The county has settled 116 claims from residents who live near the plant, paying about $350,000. But some, like the Kindells, are still waiting. The DeKalb Board of Commissioners voted last month to approve $151,531 more to settle the 13 remaining claims.
Blasting at the Snapfinger Advanced Wastewater Treatment Plant began in 2012 as a contractor cleared granite and graded the site for its expansion. The $187 million project will eventually replace the plant’s aging infrastructure and prepare for population growth, increasing capacity from 36 million gallons a day to 54 million gallons a day.
The explosions rocked the Chapel Hill subdivision, damaging living rooms, foundations and driveways.
“My house shook so bad I thought I was in California,” said Deanna Fleming, whose deck separated from the house and crashed to the ground. “The intensity is very hard. You could really feel it.”
After blastings in early June 2013, she boarded up the back of her wrecked house. She eventually agreed to settlements with the county worth $13,800 for the deck and $2,330 for sinkholes and damage to air conditioning units.
“A lot of people are still not getting what they need to fix their property,” Fleming said. “They’re not thinking of us, the taxpayers, the people they’re supposedly working for.”
The county government acknowledges that it initially under-estimated the cost of the damage, said spokesman Burke Brennan. He said he hopes the latest money appropriated for claims will help the remaining residents harmed by the blasting.
“We absolutely strive to achieve an equitable resolution,” Brennan said. “Part of the problem was that it’s unique to have a project of this magnitude. We did lack the infrastructure to adequately address claims from the outset.”
Still, some homeowners doubt they’ll be made whole.
LaVeda Bennett told county commissioners during a meeting Tuesday that she’s been trying for years to reach a resolution.

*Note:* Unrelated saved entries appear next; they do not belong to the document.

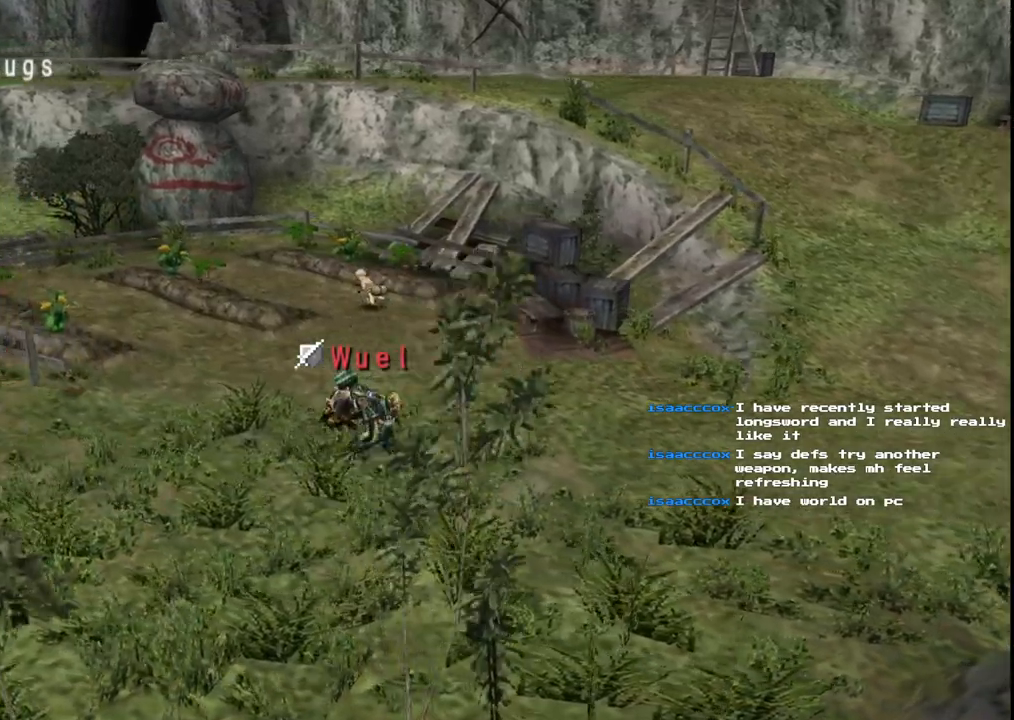
{"buttons": [], "left_stick": "left", "right_stick": "center", "events": [[317, "R1", "up"]]}
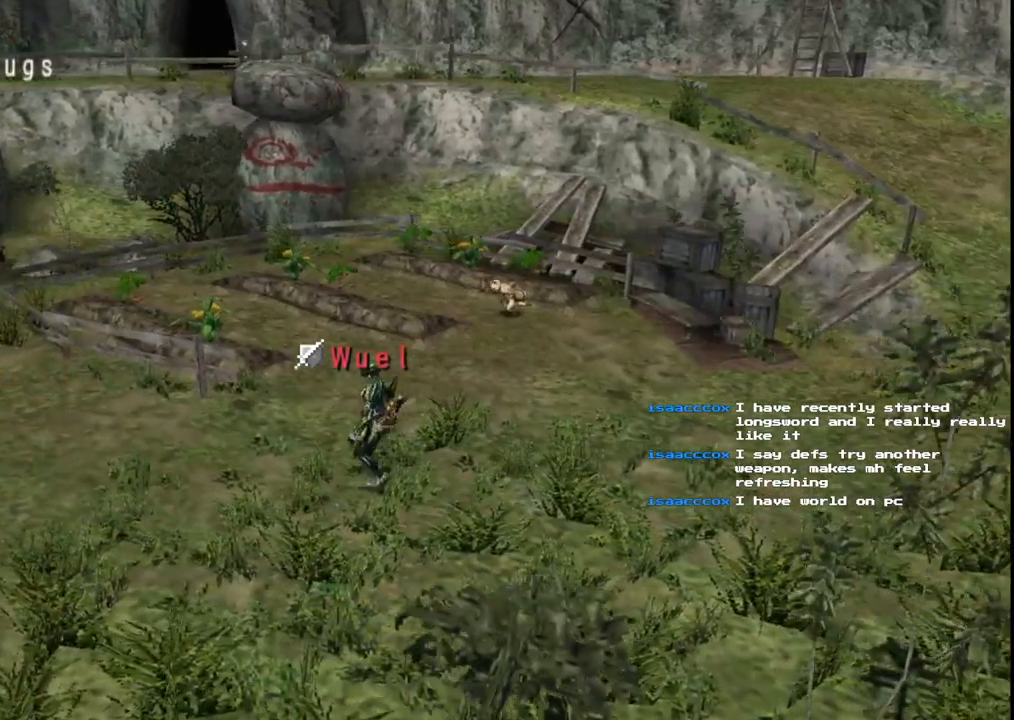
{"buttons": ["R1"], "left_stick": "up-left", "right_stick": "center", "events": [[50, "left_stick", "up-left"], [133, "R1", "down"]]}
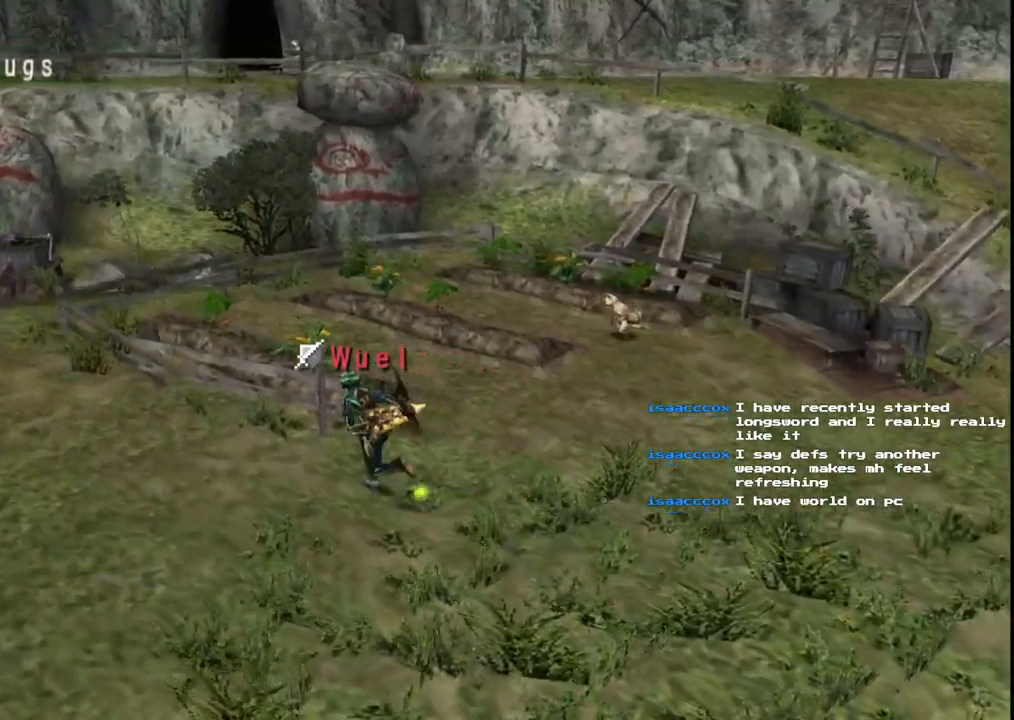
{"buttons": ["R1"], "left_stick": "up-left", "right_stick": "center", "events": []}
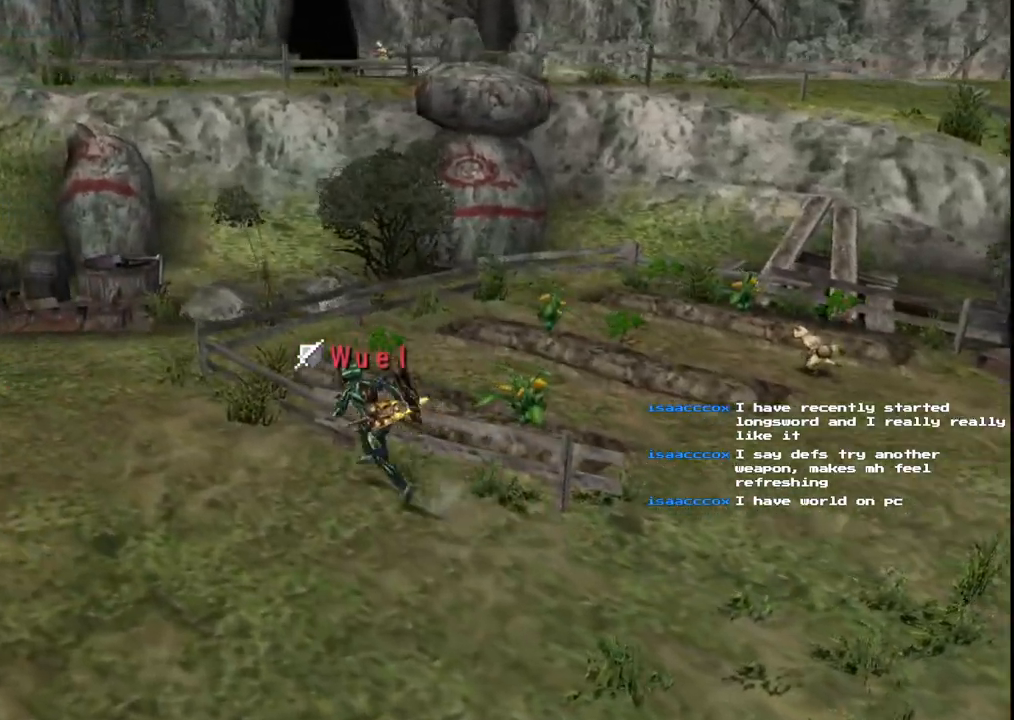
{"buttons": ["R1"], "left_stick": "up-left", "right_stick": "center", "events": []}
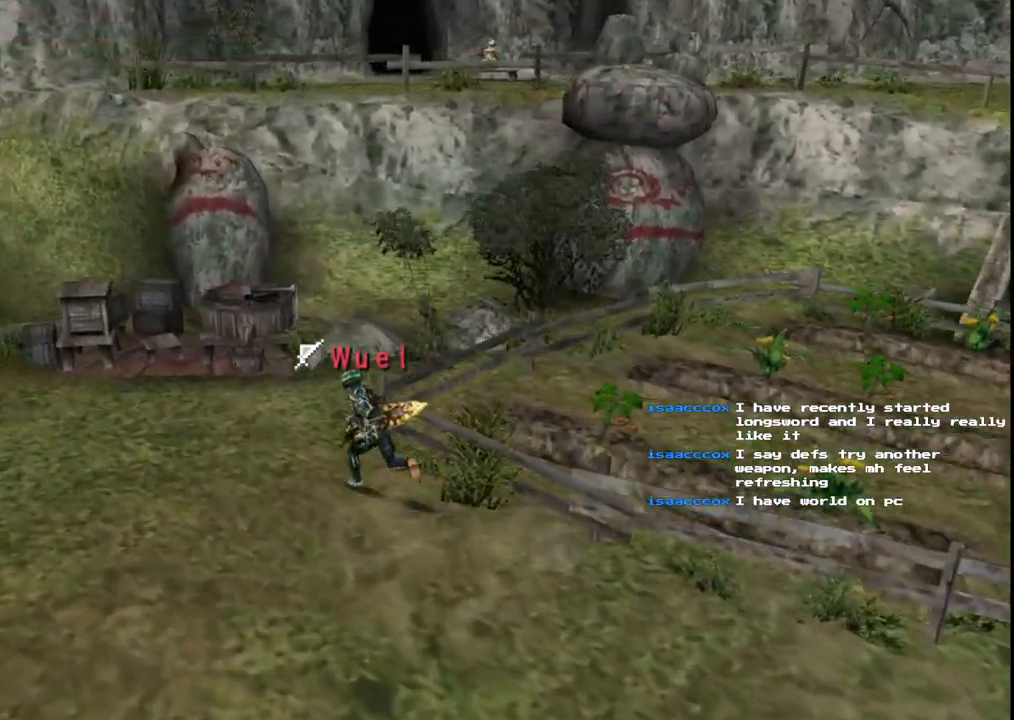
{"buttons": ["R1"], "left_stick": "up-left", "right_stick": "center", "events": []}
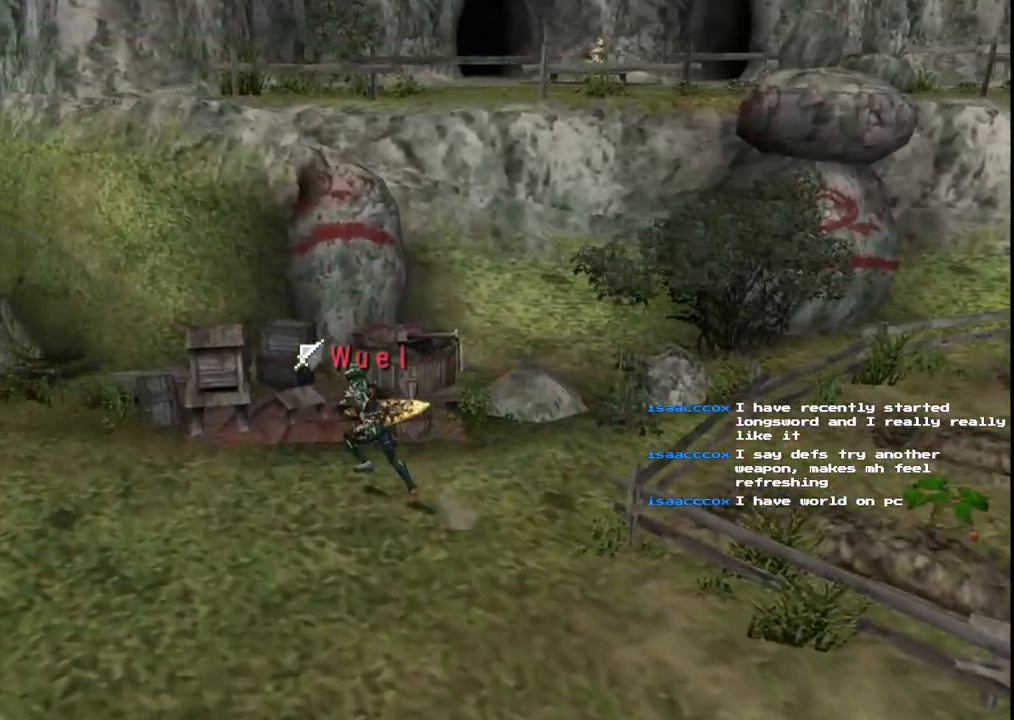
{"buttons": [], "left_stick": "up", "right_stick": "center", "events": [[83, "X", "down"], [150, "left_stick", "up"], [217, "X", "up"], [300, "X", "down"], [367, "R1", "up"], [417, "X", "up"]]}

“The money they offered for my home was like a slap in the face,” she said. “I have ceilings that are separating from the walls. I have a 1,000-pound wall unit that should be flush up against the wall, but it’s leaning to the point where my kids don’t want me sitting in my living room.”
DeKalb Commissioner Mereda Davis Johnson, who represents southeastern areas of the county near where the sewage plant is located, said she shares residents' concerns.
“We’re human, and mistakes were made. Just like in everyday life when mistakes are made, you have to compensate for those as much as possible,” she said. “I’m hopeful going forward that we’ve learned from this lesson and we would mitigate any type of damage that may occur to homes, if any, in the future.”
The blasting in 2012 and 2013 was conducted by Desmear Systems, a Tucker company that was awarded a $7.7 million contract for the project.
The county halted work in September 2013, citing subpar construction, including a structurally unsound retaining wall. The contract was rebid, and blasting resumed earlier this year with contractor Archer Western handling the job.
The construction work continues to rattle houses in the neighborhood, residents said. But the county hasn’t received any new claims of damage, Brennan said.